• **Work to be completed**
Once every line below has been checked for "camera", give only the number of lines that have it.

• **Data section**
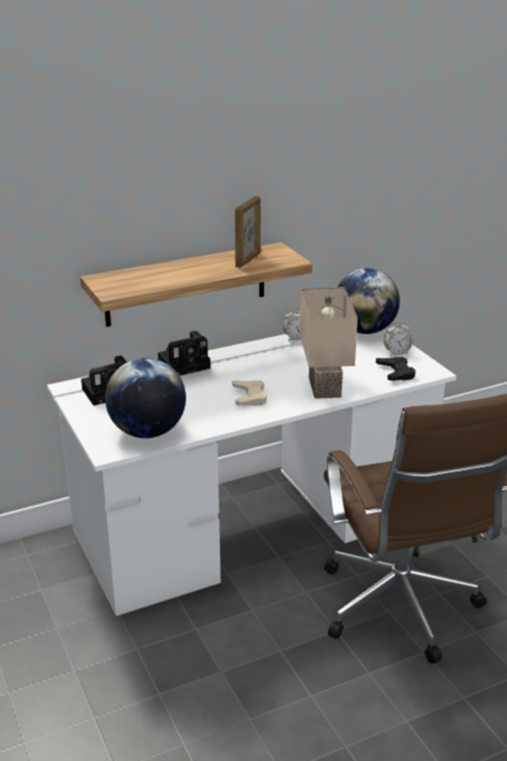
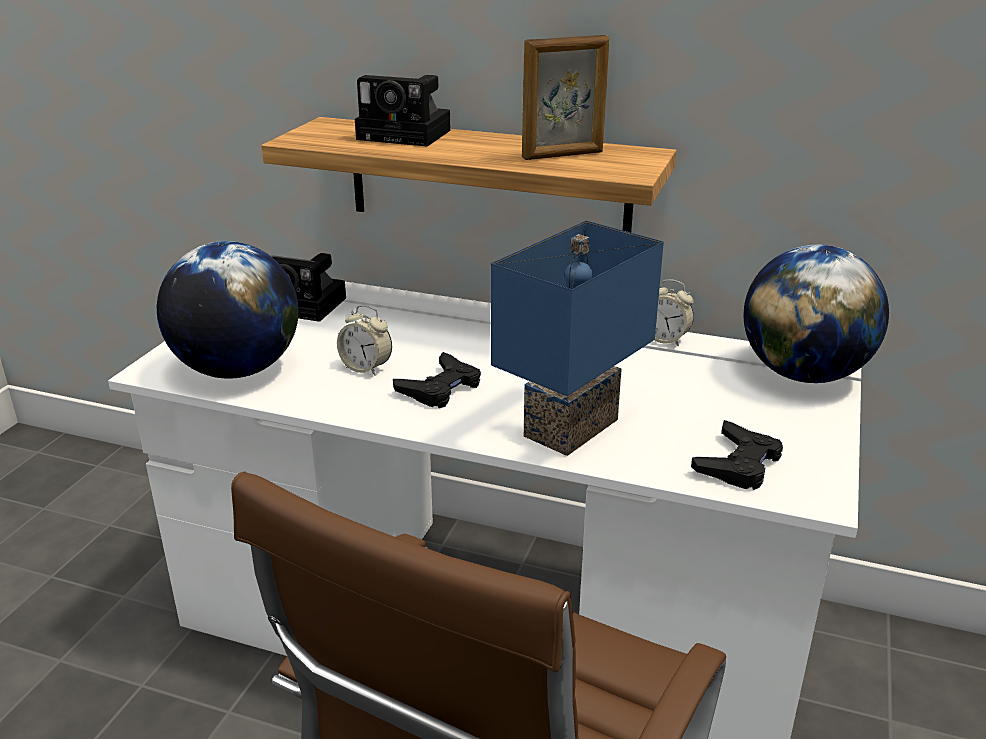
camera: 45 degrees right, 0 degrees up
camera [158,331,211,376] -> camera moved to [355,75,451,147]
beige game controller [232,380,267,406] -> black game controller [393,352,481,408]
beige table lamp [300,287,358,399] -> blue table lamp [491,221,664,456]
alarm clock [384,321,413,355] -> alarm clock moved to [337,305,392,376]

• **Task answer**
2